When Eeva Hietanen started working in communications at the Port of Helsinki in 1990, she remembers telling her colleagues how regrettable it was that no one outside the port really knew what it did. Hietanen believed that good communications could change that.

Now that she left her position as the port’s communications manager, Hietanen thinks that the general public are still largely unfamiliar with the port’s workings.

“Even though a great deal has been done, I don’t see much evidence to show that we’ve made any significant progress,” says Hietanen.

The average Finn still doesn’t really know what the port does.

“The port lies at the heart of the Finnish economy. The impact of our operations is quite simply supranational.”

City office a good background

When Hietanen joined the port as a publicist, she had been working for Helsinki-info at the city office. It was a hotline that people could call when they wanted advice about who did what for the City.

“This experience at the city office provided me with a great background for these tasks. I quickly gained a good understanding of how both the City and its decision-making worked.”

Hietanen was rehired by City Hall for three years at the turn of the millennium in order to lead Helsinki’s 450th anniversary project, after which she returned to her role as the port’s communications manager.

“At the port, you can both see and feel how Finland is doing.”

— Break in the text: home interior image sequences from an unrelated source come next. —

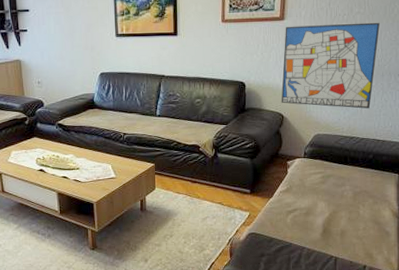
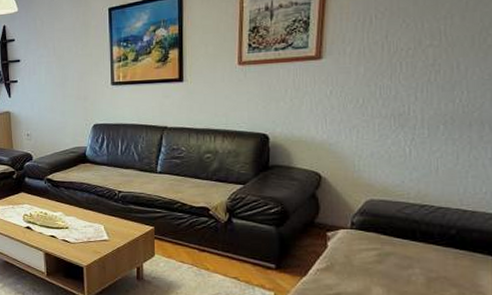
wall art: present [281,22,380,109] -> none [317,56,464,168]

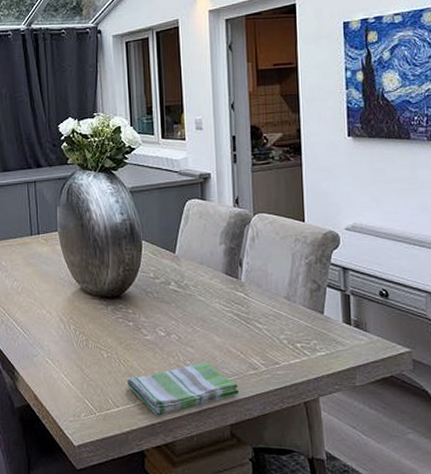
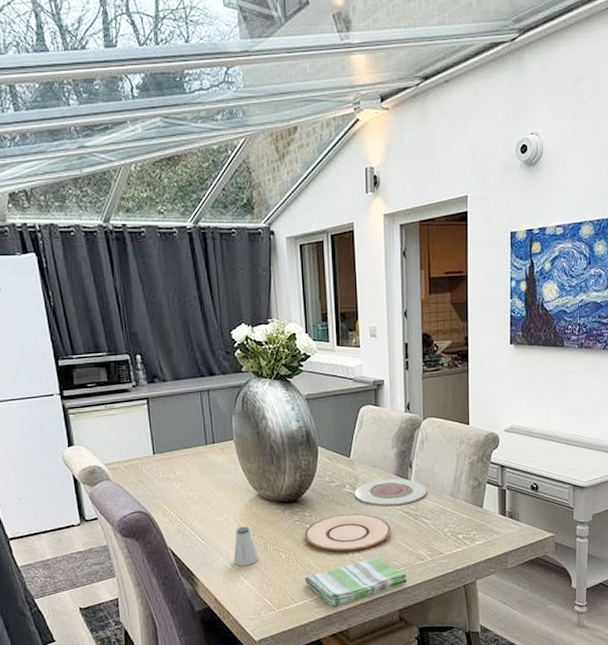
saltshaker: none [54,321,80,363] -> present [233,526,259,567]
plate: none [127,314,220,355] -> present [304,514,391,552]
plate: none [180,278,259,307] -> present [354,479,427,507]

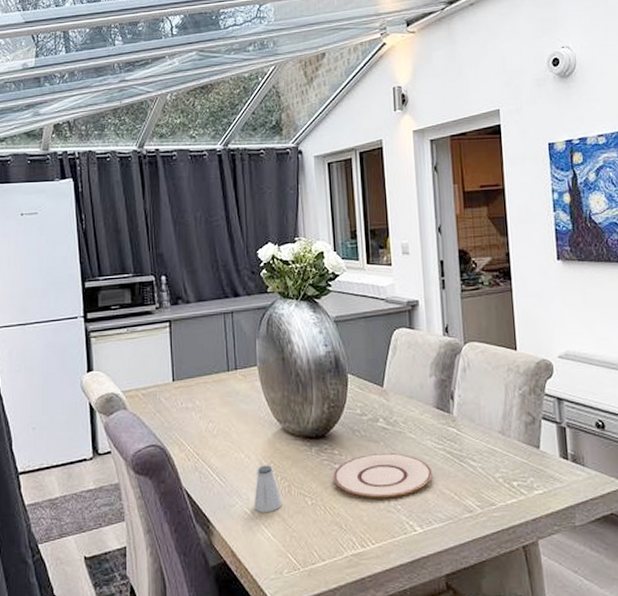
dish towel: present [304,557,408,608] -> none [333,506,455,569]
plate: present [354,479,427,507] -> none [389,412,472,445]

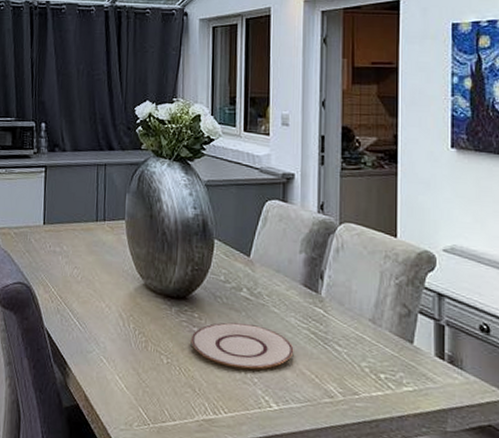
saltshaker: present [254,465,282,513] -> none [110,317,138,365]

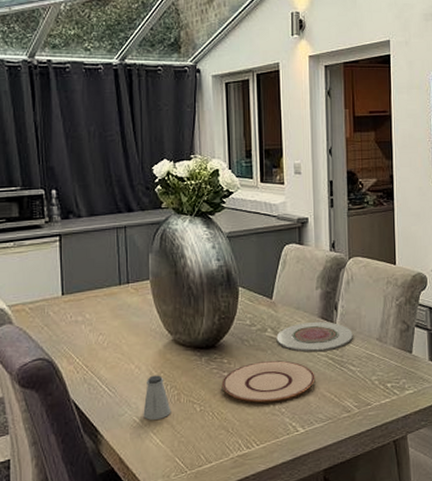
saltshaker: none [110,317,138,365] -> present [143,375,171,421]
plate: none [252,288,340,324] -> present [276,322,353,353]

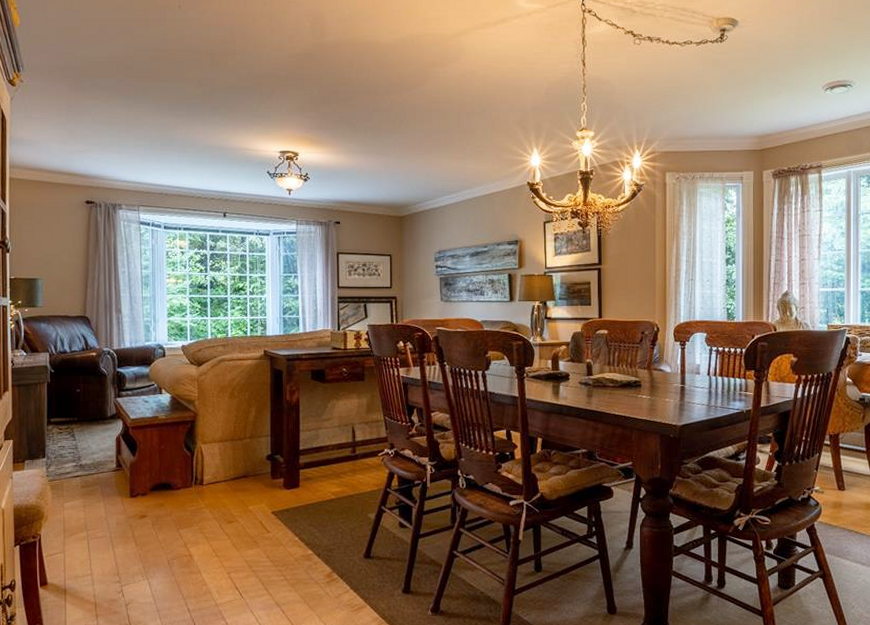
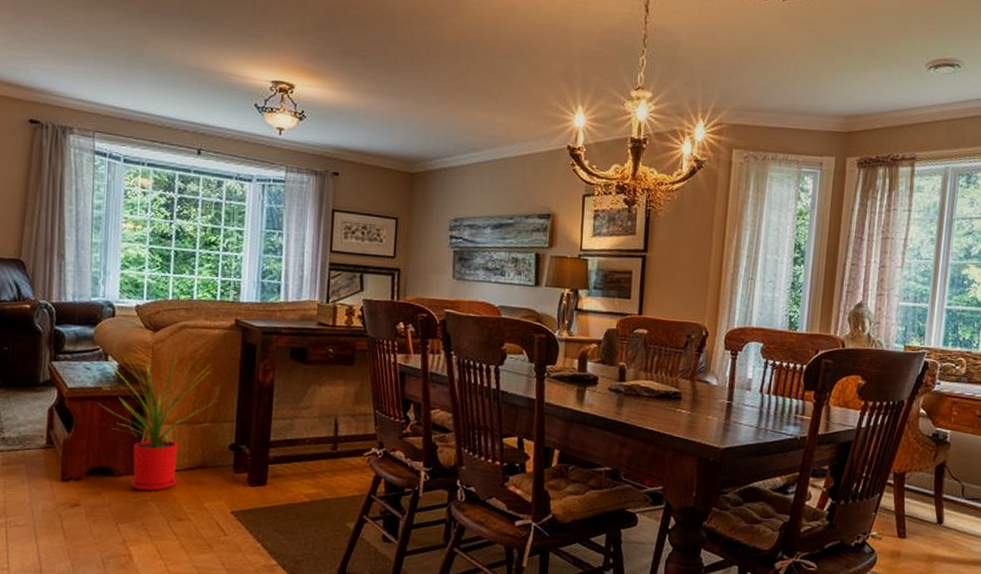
house plant: none [154,379,252,501] -> present [98,349,215,492]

Port communications have several mutually exclusive target groups. Both consumers and logistics companies use the port’s website, but they’re searching for different kinds of information. There has also been an increase in influencer communications and residents’ need for information, and this is important for the port. Hietanen says there is a prevailing sense of concern over whether policymakers are fully informed about the things they are deciding on.

Port communications have several mutually exclusive target groups.

“Good relations with City Hall have been a top priority for every CEO. However, that doesn’t always translate to direct support for the port’s projects. For example, we were left almost completely alone in our fight for Vuosaari Harbour. But once the foundation stone was laid, everyone was telling us how they’d always considered the project to be important,” says Hietanen, laughing.

The port is an integral aspect of urban planning. Slow processes also require staying power from the port’s stakeholders. “People on the corporate side don’t always understand that the decision-making really is that slow. Urban planning reveals Helsinki’s complexity. There can be several projects in the pipeline – some of which may even be conflicting.”

Continually evolving communications

There was no email and no internet when Hietanen joined the port. Communications have been continually evolving throughout her career – and will continue to do so.

“Communications is one of those areas in which you have to keep jogging all the time just to keep up. We’re in the midst of both a technological and a cultural revolution. Next up is AI, which will bring major changes to how we work. These new things are a lot of fun, but we also need to be knowledgeable about information security and copyright,” says Hietanen.

Industry networks (such as Mervi), maritime communications specialists and the international organisation Wista (Women in shipping and trading) have all played an important role in her work.

“When your own unit is fairly small, it’s even more important to have access to communications organisations and other networks – some of which you have to create yourself. I spent 20 years developing Finnish and Helsinki cruise traffic and its associated collaboration. And that’s an area in which networking is essential,” says Hietanen.


  • Eeva Hietanen has an MA, a CBM diploma, a leadership diploma, and a degree in marketing for public administration.
  • She left her position as the Port of Helsinki’s Communications Manager on 10 May 2024.
  • She enjoys the French language and culture.